Temperature effects on the point defects formation in [111] W by neutron induced collision cascade

TL;DR

This study investigates how temperature influences defect formation in tungsten under neutron irradiation, revealing increased Frenkel pair production at higher temperatures through molecular dynamics simulations.

Contribution

It introduces a combined MD simulation and defect analysis approach to understand temperature-dependent damage in tungsten for fusion applications.

Findings

Frenkel pair production increases with temperature.

Thermal activation enhances defect formation.

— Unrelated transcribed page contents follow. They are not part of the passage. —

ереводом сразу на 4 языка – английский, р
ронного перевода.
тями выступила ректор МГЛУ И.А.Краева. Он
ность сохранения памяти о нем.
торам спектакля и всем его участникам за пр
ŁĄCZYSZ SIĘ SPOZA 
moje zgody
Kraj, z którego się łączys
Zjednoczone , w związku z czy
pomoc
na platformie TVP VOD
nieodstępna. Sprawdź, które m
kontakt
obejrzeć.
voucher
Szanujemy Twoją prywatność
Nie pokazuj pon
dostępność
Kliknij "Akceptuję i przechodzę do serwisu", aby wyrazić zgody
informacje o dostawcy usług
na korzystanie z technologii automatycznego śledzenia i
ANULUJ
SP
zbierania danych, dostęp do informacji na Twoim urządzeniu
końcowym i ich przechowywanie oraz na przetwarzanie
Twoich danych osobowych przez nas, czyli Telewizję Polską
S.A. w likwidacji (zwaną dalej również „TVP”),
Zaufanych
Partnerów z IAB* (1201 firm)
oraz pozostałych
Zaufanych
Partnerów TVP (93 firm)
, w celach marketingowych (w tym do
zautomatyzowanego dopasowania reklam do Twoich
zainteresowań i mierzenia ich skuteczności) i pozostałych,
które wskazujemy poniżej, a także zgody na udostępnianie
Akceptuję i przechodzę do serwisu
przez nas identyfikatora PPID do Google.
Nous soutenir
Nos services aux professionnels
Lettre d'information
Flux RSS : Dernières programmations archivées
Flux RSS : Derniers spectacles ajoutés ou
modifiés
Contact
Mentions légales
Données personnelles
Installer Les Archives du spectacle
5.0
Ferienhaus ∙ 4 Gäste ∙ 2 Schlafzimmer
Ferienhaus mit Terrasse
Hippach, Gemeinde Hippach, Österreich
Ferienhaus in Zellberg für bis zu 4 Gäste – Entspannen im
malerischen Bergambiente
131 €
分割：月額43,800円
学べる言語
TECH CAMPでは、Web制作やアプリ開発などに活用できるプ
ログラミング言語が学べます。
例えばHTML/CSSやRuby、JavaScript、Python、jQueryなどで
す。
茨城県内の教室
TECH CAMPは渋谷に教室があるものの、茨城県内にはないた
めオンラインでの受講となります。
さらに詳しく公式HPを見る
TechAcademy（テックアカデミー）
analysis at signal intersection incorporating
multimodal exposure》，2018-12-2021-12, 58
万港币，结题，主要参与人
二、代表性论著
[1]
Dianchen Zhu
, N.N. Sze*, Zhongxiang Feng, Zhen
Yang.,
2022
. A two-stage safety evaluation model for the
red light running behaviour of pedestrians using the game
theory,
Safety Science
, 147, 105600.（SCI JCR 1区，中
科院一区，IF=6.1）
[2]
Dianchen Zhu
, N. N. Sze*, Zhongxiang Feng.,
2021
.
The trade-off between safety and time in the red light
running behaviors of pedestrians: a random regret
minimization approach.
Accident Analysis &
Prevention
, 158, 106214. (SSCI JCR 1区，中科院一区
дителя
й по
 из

Damage evolution depends on initial temperature.

Abstract

Tungsten is used as plasma-facing wall in ITER where it is subjected to extreme operating conditions. In this work, we study the damage formation in [111] crystalline W by neutron bombardment in the temperature range of 300-900 K which is important for designing next generation of fusion reactors. The Molecular Dynamics (MD) simulations are performed at a primary knock-on atoms (PKA) energy of 1 keV within the Gaussian Approximation Potential (GAP) framework. The analysis of the induced damage is done by the Fingerprinting and Visualization Analyzer of Defects (FaVAD) which is based on a rotation invariant mapping of the local atomic neighborhoods allowing to extract, to identify and to visualize the atomic defect formation dynamically during and after the collision cascades. The evaluation allows to classify the various defect types and to quantify the defect evolution as function of time and initial sample temperature. We found that the production of Frenkel pair increases as a function of the temperature due to thermal activated mechanisms.